La première minimise ou efface les différences considérées comme essentielles par la seconde, la seconde maximise (essentialise) les différences considérées comme minimes ou inexistantes par la première, V. A pari ; Contraires ; Maximisation – Minimisation.

L1 : — Les garçons peuvent sortir le soir, mais pas les filles, parce que les filles ne sont pas comme les garçons.
L2 : — Si ! Filles et garçons ont les mêmes droits, reçoivent la même éducation, etc.

La discussion suivante porte sur le caractère essentiel ou accidentel (occasionnel) de la malhonnêteté chez les politiciens :

L11 : — Les politiciens sont corrompus.
L21: — Non. Un politicien peut être honnête ou malhonnête sans cesser pour autant d’être un politicien. Il peut arriver que des politiciens soient corrompus, mais ils ne le sont pas systématiquement (essentiellement, par définition).

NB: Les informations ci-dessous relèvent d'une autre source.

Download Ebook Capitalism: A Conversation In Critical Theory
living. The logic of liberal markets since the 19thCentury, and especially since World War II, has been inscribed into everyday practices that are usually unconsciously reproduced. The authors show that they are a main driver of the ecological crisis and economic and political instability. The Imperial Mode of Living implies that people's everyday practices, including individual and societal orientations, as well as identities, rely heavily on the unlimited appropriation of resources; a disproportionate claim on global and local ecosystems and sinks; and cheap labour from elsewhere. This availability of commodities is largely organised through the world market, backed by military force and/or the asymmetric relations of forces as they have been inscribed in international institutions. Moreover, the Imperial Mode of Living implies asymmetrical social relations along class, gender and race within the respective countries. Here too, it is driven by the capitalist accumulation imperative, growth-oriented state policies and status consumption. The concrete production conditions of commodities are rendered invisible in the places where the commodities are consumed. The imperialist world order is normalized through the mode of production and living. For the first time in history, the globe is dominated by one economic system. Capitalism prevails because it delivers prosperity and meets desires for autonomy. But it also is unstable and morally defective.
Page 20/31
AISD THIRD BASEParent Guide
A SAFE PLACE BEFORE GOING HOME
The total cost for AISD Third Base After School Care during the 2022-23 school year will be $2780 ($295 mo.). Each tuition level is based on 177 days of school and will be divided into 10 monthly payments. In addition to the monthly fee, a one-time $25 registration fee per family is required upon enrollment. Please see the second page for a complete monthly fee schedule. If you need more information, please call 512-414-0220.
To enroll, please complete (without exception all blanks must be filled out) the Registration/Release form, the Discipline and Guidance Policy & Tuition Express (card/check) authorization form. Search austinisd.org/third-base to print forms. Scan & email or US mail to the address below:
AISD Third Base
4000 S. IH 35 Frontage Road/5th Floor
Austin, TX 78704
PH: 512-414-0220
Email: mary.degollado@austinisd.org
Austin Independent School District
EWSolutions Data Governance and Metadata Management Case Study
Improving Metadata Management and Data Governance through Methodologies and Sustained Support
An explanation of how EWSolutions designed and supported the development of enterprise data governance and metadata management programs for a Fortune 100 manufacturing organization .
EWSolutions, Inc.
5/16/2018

— En d’autres termes, “c‘est un politicien honnête” n’est pas un oxymore, et “c’est un politicien malhonnête” n’est pas tautologiquement vrai ; un politicien n’est pas malhonnête par définition mais, marginalement, certains peuvent l’être. À quoi L1 réplique :

L12 : — Il ne s’agit pas de définition, mais c’est ce que je constate (par induction), en me basant sur des observations que tout le monde peut faire, les politiciens sont forcément corrompus et il y a à cela une bonne raison : étant donné notre système de financement des partis politiques, les hommes et les femmes politiques ne peuvent pas ne pas être corrompus.

La discussion ne se termine évidemment pas sur cette intervention.